### PASSAGE TO READ

• • • • • • •

Friday Squid Blogging: Humboldt Squid

Great article on the Humboldt squid from Outside Magazine:

I worry about these things because Cassell, 44, a world-class diver, underwater cameraman, and Special Operations vet from Escondido, California, is out to convince me—live and up close—that the undersea world’s most intriguing predator is not one of the usual suspects (like the great white shark or killer whale) but a powerful, outsize squid that features eight snakelike arms lined with suckers full of nasty little teeth, a razor-sharp beak that can rapidly rip flesh into bite-size chunks, and an unrelenting hunger. It’s called the Humboldt, or jumbo, squid, and it’s not the sort of calamari you’re used to forking off your dinner plate. This squid grows to seven feet or more and perhaps a couple hundred pounds. It has a rep as the outlaw biker of the marine world: intelligent and opportunistic, a stone-cold cannibal willing to attack divers with a seemingly deliberate hostility.

What about the giant squid, you may ask? “Wimpy,” says Cassell. The giant—which grows to 60-plus feet and is one of only four squid, out of the 400 or so species found in the oceans, that are human-size or bigger—is generally considered to be fairly placid. In any case, it’s so elusive, no modern squid hunter has ever even seen one alive. No, if you want a scary squid, you want a Humboldt. And they’re easy to find, teeming by the millions in Pacific waters from Chile to British Columbia. (It’s named after the Humboldt Current, off South America’s west coast.)

• • • • • • •

### WRITTEN EXERCISE A
Copy the Humboldt squid passage between "What about the" and "America’s west coast.)", inclusive.

### GIVEN RECORDS

• • • • • • •

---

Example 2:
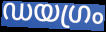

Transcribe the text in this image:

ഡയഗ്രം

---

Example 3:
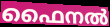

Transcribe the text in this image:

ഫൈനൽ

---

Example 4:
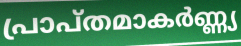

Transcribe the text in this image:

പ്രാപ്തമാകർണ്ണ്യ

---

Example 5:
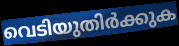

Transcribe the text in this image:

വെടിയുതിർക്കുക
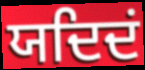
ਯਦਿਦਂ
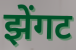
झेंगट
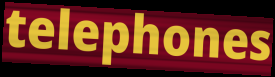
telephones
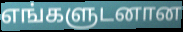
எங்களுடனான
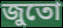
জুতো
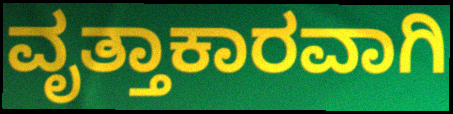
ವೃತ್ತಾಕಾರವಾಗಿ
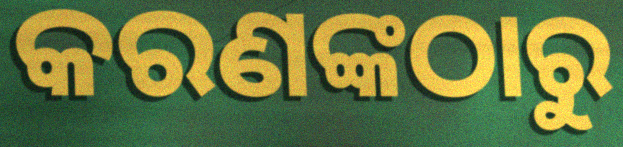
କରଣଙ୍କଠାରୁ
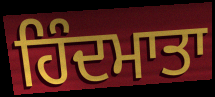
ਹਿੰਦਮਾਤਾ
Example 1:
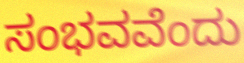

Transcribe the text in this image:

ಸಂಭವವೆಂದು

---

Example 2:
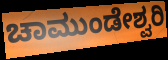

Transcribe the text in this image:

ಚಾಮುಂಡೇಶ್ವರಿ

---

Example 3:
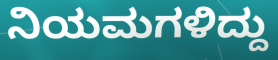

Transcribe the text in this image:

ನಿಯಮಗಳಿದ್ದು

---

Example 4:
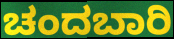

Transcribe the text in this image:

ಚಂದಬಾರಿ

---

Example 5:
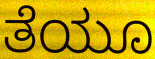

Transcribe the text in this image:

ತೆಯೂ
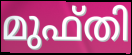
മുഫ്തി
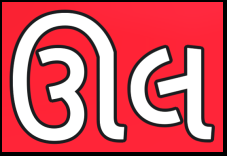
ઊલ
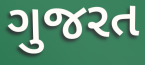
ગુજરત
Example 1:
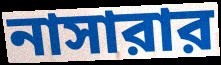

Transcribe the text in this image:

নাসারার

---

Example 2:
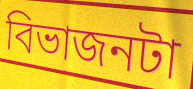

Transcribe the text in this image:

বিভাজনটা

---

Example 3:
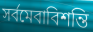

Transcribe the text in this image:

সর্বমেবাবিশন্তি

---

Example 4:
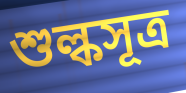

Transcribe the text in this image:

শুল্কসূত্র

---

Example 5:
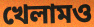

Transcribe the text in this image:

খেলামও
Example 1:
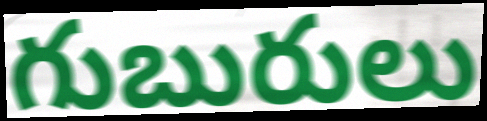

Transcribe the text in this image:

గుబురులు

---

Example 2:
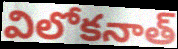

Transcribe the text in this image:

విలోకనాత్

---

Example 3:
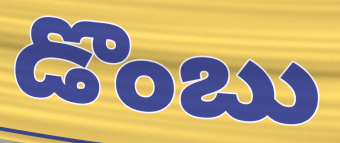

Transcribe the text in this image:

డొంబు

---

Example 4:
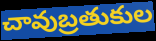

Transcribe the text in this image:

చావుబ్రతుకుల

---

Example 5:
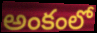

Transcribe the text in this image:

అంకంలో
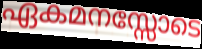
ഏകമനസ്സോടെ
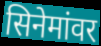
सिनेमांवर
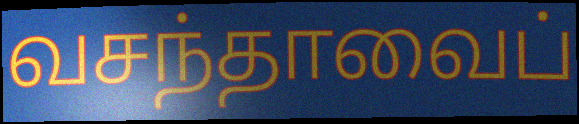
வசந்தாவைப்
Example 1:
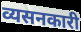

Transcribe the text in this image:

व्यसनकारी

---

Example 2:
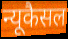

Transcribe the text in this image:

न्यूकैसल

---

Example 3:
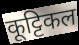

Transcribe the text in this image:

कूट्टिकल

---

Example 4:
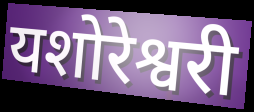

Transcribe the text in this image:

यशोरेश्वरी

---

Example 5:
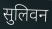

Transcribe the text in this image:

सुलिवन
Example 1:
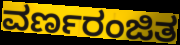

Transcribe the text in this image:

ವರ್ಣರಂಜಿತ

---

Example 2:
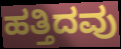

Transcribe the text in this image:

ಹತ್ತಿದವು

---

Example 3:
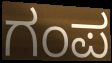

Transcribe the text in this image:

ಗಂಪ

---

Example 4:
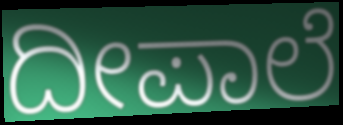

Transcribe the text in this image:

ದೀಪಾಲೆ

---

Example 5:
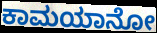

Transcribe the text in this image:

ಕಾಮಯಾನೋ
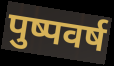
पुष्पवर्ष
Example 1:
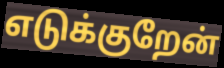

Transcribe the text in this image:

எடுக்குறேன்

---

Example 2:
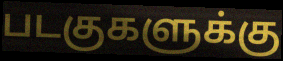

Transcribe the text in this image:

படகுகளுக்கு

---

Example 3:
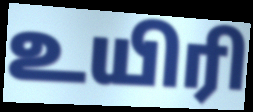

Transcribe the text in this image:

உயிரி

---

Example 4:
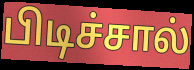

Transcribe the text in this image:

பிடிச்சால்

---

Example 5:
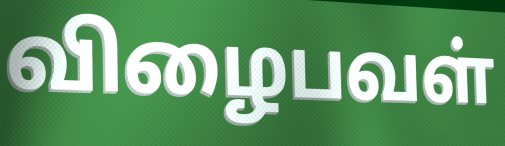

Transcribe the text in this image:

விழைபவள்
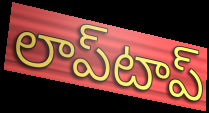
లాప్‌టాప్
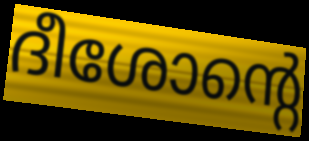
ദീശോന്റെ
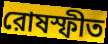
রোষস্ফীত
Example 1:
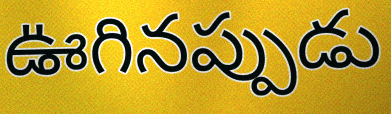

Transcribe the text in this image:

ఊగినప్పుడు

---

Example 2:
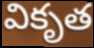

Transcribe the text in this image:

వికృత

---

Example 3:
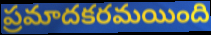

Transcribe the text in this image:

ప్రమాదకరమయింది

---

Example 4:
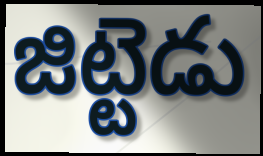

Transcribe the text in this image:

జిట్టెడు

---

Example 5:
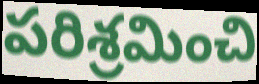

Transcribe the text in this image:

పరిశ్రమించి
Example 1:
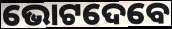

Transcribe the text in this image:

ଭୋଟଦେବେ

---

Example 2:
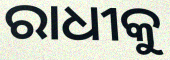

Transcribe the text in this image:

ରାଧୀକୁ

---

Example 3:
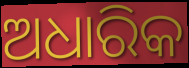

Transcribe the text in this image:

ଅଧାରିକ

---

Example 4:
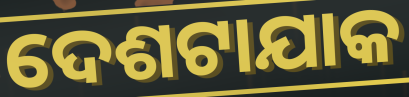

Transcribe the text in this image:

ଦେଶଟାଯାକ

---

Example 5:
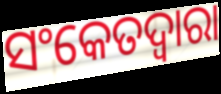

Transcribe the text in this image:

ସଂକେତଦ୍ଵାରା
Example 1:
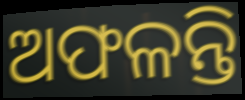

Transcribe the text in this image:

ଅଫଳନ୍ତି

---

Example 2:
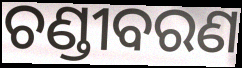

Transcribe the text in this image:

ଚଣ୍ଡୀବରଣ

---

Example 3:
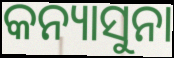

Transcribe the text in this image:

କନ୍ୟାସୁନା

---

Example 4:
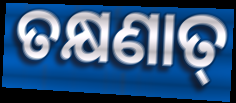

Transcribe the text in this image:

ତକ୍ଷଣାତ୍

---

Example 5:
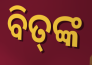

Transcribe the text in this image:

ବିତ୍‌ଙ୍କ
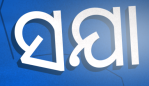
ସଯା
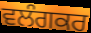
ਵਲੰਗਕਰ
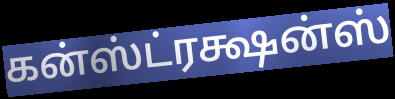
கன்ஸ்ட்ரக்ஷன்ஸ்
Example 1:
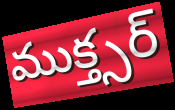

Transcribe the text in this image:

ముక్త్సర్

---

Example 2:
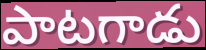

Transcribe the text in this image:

• • • • • • •

### WRITTEN EXERCISE B
Repeat the records from their start through the line holding "പ്രാപ്തമാകർണ്ണ്യ", inclusive, without the pictures.

### RESPONSE A
What about the giant squid, you may ask? “Wimpy,” says Cassell. The giant—which grows to 60-plus feet and is one of only four squid, out of the 400 or so species found in the oceans, that are human-size or bigger—is generally considered to be fairly placid. In any case, it’s so elusive, no modern squid hunter has ever even seen one alive. No, if you want a scary squid, you want a Humboldt. And they’re easy to find, teeming by the millions in Pacific waters from Chile to British Columbia. (It’s named after the Humboldt Current, off South America’s west coast.)

### RESPONSE B
---

Example 2:

Transcribe the text in this image:

ഡയഗ്രം

---

Example 3:

Transcribe the text in this image:

ഫൈനൽ

---

Example 4:

Transcribe the text in this image:

പ്രാപ്തമാകർണ്ണ്യ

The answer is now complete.